- [Challenge]
Copy out the section of the CouchDB couchjs CPU thread that opens with the words containing "Re: 100% CPU" and closes with "Thanks for clarifying!".

- [Provided passage]

===

Re: 100% CPU on only a single node because of couchjs processes

Geoffrey Cox Wed, 06 Dec 2017 06:56:34 -0800

Interesting, I read somewhere that having a view per ddoc is more
efficient. Thanks for clarifying!
On Wed, Dec 6, 2017 at 1:31 AM Jan Lehnardt <[email protected]> wrote:


>
> > On 5. Dec 2017, at 21:13, Geoffrey Cox <[email protected]> wrote:
> >
> > Hey Adam,
> >
> > Attached is my local.ini and the design doc with the view JS.
> >
> > Please see my responses below:
> >
> > Thanks for the help!
> >
> > On Tue, Dec 5, 2017 at 8:55 AM Adam Kocoloski <[email protected]>
> wrote:
> > Hi Geoff, a couple of additional questions:
> >
> > 1) Are you making these view requests with stale=ok or
> stale=update_after?
> > GC: I am not using the stale parameter
> > 2) What are you using for N and Q in the [cluster] configuration
> settings?
> > GC: As per the attached local.ini, I specified n=2 and am using the
> default q=8.
> > 3) Did you take advantage of the (barely-documented) “zones" attribute
> when defining cluster members?
> > GC: As per the attached local.ini, I have *not* specified this option.
> > 4) Do you have any other JS code besides the view definitions?
> > GC: When you refer to JS code, I think you mean in terms of JS code "in"
> CouchDB and if that is the case then my only JS code is very simple views
> like those in the attached view.json. (I know that I really need to break
> out the views so that there is one view per doc, but I haven't quite gotten
> around to refactoring this and I don't believe this is causing the CPU
> usage)
>
> Quick comment on one or multiple view(s)-per-ddoc: this is a performance
> trade-off and not either one is always correct. But generally, I would
> recommend grouping all views an app would need into a single ddoc.

===

- [Record set]

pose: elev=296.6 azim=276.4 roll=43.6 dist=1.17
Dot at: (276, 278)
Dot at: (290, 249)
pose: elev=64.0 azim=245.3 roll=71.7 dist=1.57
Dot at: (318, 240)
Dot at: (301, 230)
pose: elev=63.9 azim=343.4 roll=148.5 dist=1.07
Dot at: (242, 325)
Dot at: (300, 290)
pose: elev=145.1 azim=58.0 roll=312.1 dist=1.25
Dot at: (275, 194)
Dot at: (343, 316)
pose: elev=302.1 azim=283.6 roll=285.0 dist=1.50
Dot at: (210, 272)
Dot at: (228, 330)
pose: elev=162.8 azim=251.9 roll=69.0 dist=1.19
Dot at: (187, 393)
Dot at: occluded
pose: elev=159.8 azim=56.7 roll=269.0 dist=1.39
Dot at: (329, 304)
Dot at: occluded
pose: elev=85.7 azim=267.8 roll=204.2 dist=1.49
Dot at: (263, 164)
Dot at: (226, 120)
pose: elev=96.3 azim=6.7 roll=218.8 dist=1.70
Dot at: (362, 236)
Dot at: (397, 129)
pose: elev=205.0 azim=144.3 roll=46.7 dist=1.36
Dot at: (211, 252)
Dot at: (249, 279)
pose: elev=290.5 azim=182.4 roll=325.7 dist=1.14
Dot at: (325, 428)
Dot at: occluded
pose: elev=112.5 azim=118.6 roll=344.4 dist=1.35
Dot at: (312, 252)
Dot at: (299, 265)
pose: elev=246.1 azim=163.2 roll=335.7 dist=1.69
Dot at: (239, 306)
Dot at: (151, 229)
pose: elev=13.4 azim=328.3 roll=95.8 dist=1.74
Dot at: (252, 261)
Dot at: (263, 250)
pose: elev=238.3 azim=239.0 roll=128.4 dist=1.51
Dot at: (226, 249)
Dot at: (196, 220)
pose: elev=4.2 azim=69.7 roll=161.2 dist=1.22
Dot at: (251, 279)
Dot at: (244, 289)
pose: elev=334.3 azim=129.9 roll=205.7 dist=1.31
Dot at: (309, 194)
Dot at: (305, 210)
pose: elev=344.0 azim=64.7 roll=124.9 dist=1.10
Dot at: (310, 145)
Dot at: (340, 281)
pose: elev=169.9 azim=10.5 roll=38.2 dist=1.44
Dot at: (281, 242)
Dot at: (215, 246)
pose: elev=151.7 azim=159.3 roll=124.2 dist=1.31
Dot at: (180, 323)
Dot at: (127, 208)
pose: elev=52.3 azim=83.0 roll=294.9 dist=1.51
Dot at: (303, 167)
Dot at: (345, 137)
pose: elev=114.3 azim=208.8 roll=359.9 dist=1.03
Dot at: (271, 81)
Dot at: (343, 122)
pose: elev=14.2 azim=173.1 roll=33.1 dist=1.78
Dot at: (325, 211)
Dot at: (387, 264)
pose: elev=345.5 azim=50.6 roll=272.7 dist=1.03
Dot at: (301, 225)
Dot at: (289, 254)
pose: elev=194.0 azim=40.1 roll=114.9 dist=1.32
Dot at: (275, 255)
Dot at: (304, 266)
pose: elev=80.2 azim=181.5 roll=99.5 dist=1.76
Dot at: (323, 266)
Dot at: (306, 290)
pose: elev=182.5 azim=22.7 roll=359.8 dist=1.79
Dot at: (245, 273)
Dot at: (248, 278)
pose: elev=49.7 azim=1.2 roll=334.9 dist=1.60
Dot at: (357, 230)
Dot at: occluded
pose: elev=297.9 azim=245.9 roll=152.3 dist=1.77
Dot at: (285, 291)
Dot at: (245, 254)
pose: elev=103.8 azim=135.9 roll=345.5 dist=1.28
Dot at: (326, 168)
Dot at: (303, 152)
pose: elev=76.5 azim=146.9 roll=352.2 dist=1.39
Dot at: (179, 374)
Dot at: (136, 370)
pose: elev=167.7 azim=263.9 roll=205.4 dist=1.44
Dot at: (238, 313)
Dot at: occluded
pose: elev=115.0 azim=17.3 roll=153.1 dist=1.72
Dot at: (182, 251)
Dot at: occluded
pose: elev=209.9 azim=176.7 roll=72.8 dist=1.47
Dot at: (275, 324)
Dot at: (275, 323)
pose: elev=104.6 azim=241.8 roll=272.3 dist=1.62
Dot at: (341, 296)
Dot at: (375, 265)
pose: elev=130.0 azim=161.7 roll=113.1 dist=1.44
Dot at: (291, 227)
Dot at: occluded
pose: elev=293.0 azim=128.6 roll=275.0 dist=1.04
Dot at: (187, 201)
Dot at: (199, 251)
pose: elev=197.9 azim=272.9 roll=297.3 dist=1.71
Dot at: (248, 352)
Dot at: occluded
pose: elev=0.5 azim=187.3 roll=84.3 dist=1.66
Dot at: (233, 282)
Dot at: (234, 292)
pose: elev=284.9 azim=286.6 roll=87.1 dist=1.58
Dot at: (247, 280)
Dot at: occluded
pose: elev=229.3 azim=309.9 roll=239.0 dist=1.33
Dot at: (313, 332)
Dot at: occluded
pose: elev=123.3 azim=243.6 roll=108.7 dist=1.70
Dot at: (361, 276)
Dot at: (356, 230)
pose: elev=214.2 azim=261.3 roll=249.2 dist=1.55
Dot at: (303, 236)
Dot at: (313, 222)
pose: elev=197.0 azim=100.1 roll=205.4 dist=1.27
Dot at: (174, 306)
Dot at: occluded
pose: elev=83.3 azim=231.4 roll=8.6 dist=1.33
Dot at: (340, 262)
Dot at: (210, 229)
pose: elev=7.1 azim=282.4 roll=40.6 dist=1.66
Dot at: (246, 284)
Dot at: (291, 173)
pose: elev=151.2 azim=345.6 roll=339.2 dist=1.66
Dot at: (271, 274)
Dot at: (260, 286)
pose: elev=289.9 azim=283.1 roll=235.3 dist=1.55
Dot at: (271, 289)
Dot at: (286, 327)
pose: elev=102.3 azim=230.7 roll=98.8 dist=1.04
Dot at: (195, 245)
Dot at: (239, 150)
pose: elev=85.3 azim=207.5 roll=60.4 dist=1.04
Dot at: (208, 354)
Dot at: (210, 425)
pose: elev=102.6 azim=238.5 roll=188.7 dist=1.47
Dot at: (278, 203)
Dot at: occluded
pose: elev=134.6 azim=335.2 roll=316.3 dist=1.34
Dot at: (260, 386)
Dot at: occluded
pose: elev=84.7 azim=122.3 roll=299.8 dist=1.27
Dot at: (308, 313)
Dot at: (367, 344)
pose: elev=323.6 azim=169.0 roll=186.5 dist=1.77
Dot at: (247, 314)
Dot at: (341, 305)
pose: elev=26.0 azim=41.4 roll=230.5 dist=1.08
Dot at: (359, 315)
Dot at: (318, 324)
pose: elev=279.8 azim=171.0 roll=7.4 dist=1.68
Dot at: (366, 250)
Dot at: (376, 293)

===

- [Result below]
Re: 100% CPU on only a single node because of couchjs processes

Geoffrey Cox Wed, 06 Dec 2017 06:56:34 -0800

Interesting, I read somewhere that having a view per ddoc is more
efficient. Thanks for clarifying!